*Instructions to follow*:
Reproduce the text of every item below verbatim, leaving the pictures out of your output.

*Given records*:
----
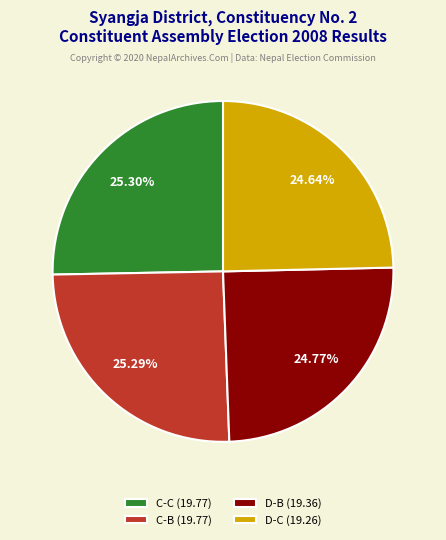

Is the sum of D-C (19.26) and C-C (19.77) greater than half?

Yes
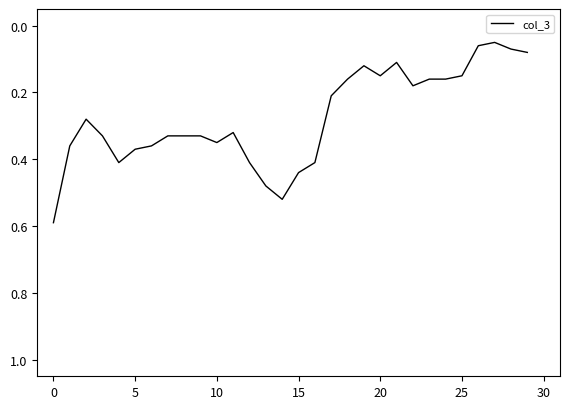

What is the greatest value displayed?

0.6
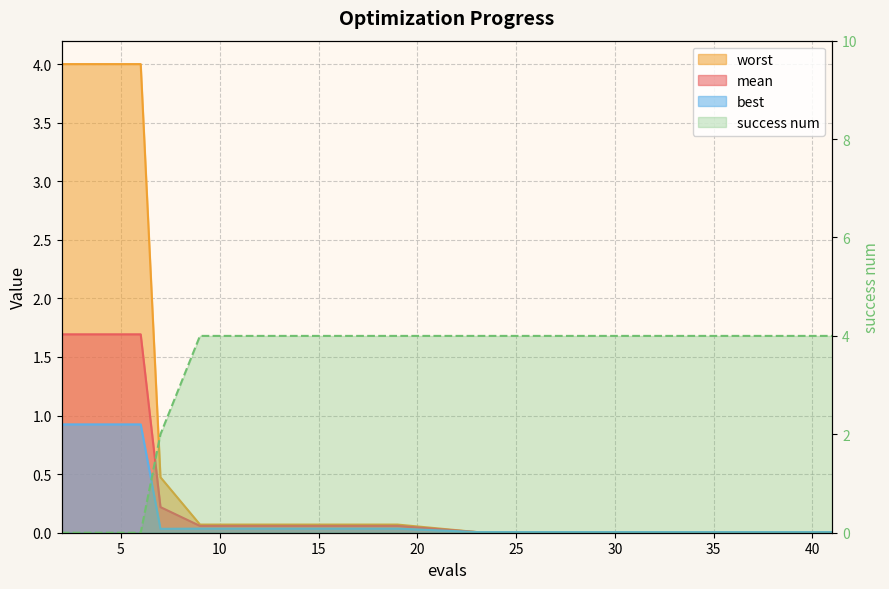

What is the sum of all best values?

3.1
----
*Result of the task*:
Is the sum of D-C (19.26) and C-C (19.77) greater than half?

Yes

What is the greatest value displayed?

0.6

What is the sum of all best values?

3.1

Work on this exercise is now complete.